HOOKED by Emily McIntire — Book Review

⭐⭐⭐⭐/5

A dark, twisted fairytale that gets under your skin and stays there.

I will be honest. I almost did not pick up Hooked. Dark romance is a genre I approach carefully, because too often “dark” is used as an excuse for poor writing dressed up in aesthetic moodiness. But something about this Peter Pan retelling called to me, and I am so glad I answered.

Let me set the scene: James Hook is not the cartoonish villain we remember from childhood. In Emily McIntire’s hands, he is a cold, calculating crime lord with a past that explains, though never fully excuses, the man he has become. Wendy Darling, on the other hand, walks into his world with the kind of reckless energy that either gets you killed or changes everything. In this story, it does both, in ways I did not see coming.

What struck me most reading this book as a Kenyan woman who grew up on Western fairytales is how McIntire strips the magic away and replaces it with something rawer and more honest. Power, desire, grief, and the complicated ways people hurt each other when they do not know how to love. The Peter Pan parallels are not just decorative. They are doing real thematic work, asking questions about who gets to be the villain in someone else’s story, and whether lost people can ever truly find their way back.

The slow burn between Hook and Wendy is genuinely masterful. I found myself reading chapters twice, not because I was confused, but because I did not want to leave certain scenes. McIntire understands that tension is built in small moments: a look held too long, a conversation that cuts closer than it should, silence that says more than words. By the time the story reaches its most emotionally charged moments, I was fully gone, invested in a way that made me put the book down just to breathe.

Is it perfect? No. Some of the secondary characters feel like furniture, present but not quite alive. There were moments I wanted more time in Wendy’s internal world, more access to what she was feeling beneath the surface. And the pacing in the first quarter demands patience that not every reader will be willing to give.

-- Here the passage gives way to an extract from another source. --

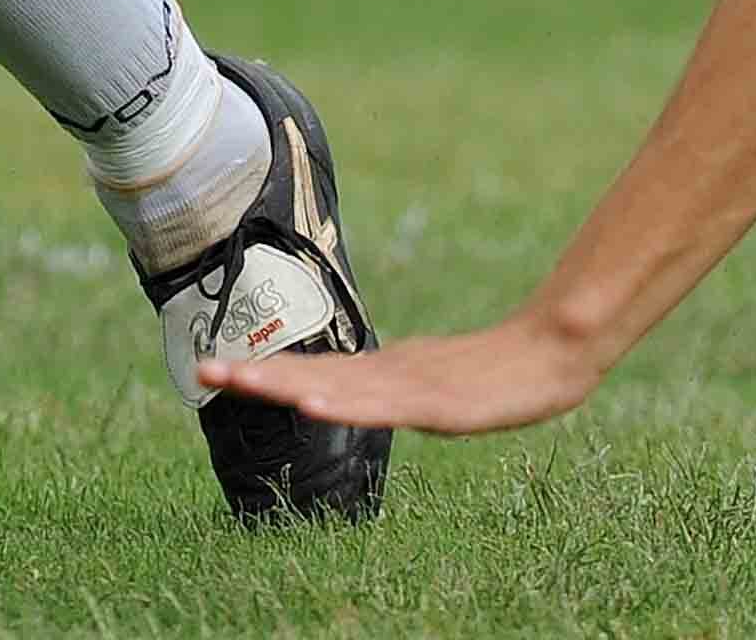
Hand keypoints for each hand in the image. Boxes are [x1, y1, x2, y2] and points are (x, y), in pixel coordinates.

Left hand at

But here is what I keep coming back to: Hooked stayed with me. Days after finishing it, I found myself thinking about Hook, not as a romantic fantasy, but as a genuinely complex character study. That is the mark of writing that goes beyond the genre’s basic requirements.

If you enjoy dark romance, morally complicated men, and stories that refuse to be tidy, this one is for you. Just make sure you have the sequel ready, because you will need it the moment you turn the last page.

Recommended for: Fans of dark romance, morally grey heroes, slow burn tension, and fairytale retellings that bite back.